BEIJING, Dec. 23 (Xinhua) -- In one month George W.
Bush is to conclude his eight-year tenure as the president of the United States.
Looking back, it is not difficult to see that President Bush has hardly realized
his diplomatic ambitions in the Middle East during the time as a stalled peace
process in 2008 remains as a poor example of his diplomatic policy.
ISRAELI-PALESTINIAN
PEACE: AN AMBITIOUS TARGET NEVER MET
Last November, after seven years of inaction, the
Bush administration brokered an international conference on the Middle East in
Annapolis, Maryland, in order to kick-start the stalled process by getting
Palestinian President Mahmoud Abbas and Israeli Prime Minister Ehud Olmert
committing to reaching a comprehensive peace agreement before the end of 2008.

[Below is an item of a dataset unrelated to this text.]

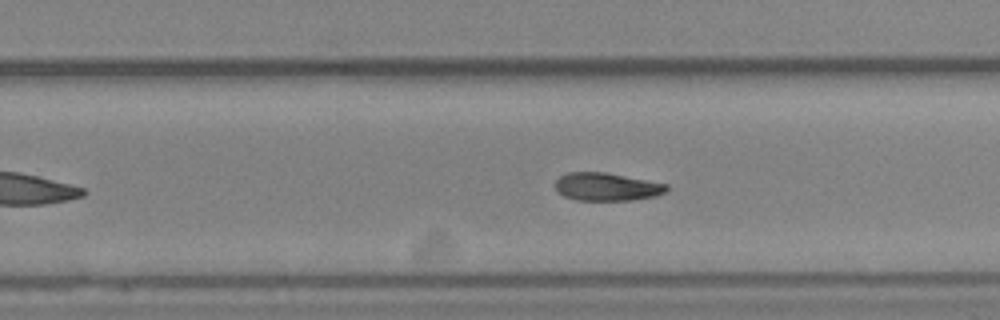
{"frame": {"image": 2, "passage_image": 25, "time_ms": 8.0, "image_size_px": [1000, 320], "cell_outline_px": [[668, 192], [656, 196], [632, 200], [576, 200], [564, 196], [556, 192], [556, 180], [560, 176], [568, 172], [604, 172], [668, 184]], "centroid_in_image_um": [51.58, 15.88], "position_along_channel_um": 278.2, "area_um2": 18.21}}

Recently, after months of insisting that an agreement
could still be forged, the Bush administration has conceded that it will hand
over the unfinished peace efforts to the upcoming president Barack Obama.

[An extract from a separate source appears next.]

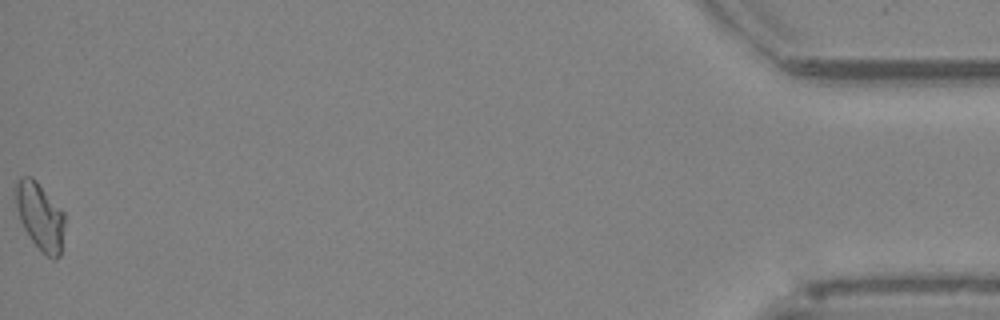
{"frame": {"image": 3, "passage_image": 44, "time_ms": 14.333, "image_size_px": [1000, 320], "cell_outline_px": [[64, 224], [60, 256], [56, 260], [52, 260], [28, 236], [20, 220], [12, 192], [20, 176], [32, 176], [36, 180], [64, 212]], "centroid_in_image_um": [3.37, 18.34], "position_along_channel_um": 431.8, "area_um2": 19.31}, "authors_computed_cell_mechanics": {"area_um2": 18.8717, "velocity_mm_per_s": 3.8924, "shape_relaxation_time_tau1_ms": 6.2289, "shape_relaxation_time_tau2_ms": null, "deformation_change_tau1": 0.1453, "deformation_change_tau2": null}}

This result comes as no surprise, though. Firstly,
setting such an unpractical target itself reflected a lack of understanding by
the Bush administration of the complexity and seriousness of the long-standing
Mideast issue.
With the conflicting interests of various groups and
the two sides' poles-apart divarication over such core issues as demarcation,
the status of Jerusalem, return of Palestinian refugees, the Jewish settlements,
to find a peace plan acceptable to both sides is already hideously tough, and to
strike a deal within one year is tantamount to a "mission impossible."

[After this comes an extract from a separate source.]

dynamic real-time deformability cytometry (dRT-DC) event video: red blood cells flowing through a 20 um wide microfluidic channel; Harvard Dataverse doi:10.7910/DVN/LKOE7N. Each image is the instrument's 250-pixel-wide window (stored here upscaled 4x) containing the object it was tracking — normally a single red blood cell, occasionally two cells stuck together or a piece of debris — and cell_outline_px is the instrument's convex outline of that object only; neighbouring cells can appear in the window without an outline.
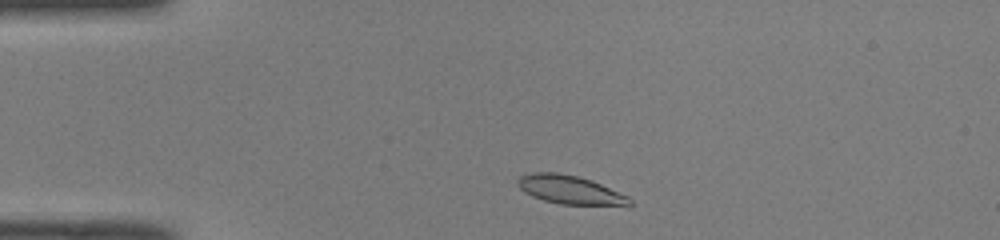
{"species": "common noctule bat (a hibernating species)", "species_latin": "Nyctalus noctula", "temperature_condition": "room temperature", "stored_images_in_passage": 41, "camera_frame_rate_fps": 3000, "um_per_image_px": 0.085, "animal": {"sex": "male", "body_mass_g": 19.0, "forearm_length_mm": 50.8}, "frame": {"image": 1, "passage_image": 2, "time_ms": 0.333, "image_size_px": [1000, 240], "cell_outline_px": [[632, 204], [628, 208], [560, 204], [544, 200], [532, 196], [524, 192], [516, 184], [516, 180], [520, 176], [532, 172], [556, 172], [576, 176], [592, 180], [628, 196], [632, 200]], "centroid_in_image_um": [48.54, 16.18], "position_along_channel_um": 36.5, "area_um2": 19.36}}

During his first visit to Israel and the Palestinian
territories as the U.S. president in January, Bush called for "painful
concessions" from both sides to make peace, but stopped short of mentioning any
concrete commitment Israel, the U.S. ally, is supposed to make, which once again
fueled Palestinian doubts over the U.S. credibility as a peacemaker.
Bush's choice of time to jump-start the Middle East
peace process -- one year before the next presidential elections, a time of
transition when everybody would wait and see instead of taking concrete actions,
is another liability.
Unstable political situation marked by the
resignation of Israeli Prime Minister Olmert and the failure of the new Kadima
leader Tzipi Livni to form a cabinet in Israel, as well as the infighting
between the Palestinian factions of Hamas and Fatah, which resulted in an de
facto separation between the Gaza Strip and the West Bank, also contributed to
paralyzing the peace talks.
All in all, with a target unrealistic in the first place, bad timing and inappropriate means, as well as a lack of motivation among the Palestinian camps, the peace process stayed where it had started at the Annapolis meeting within this year.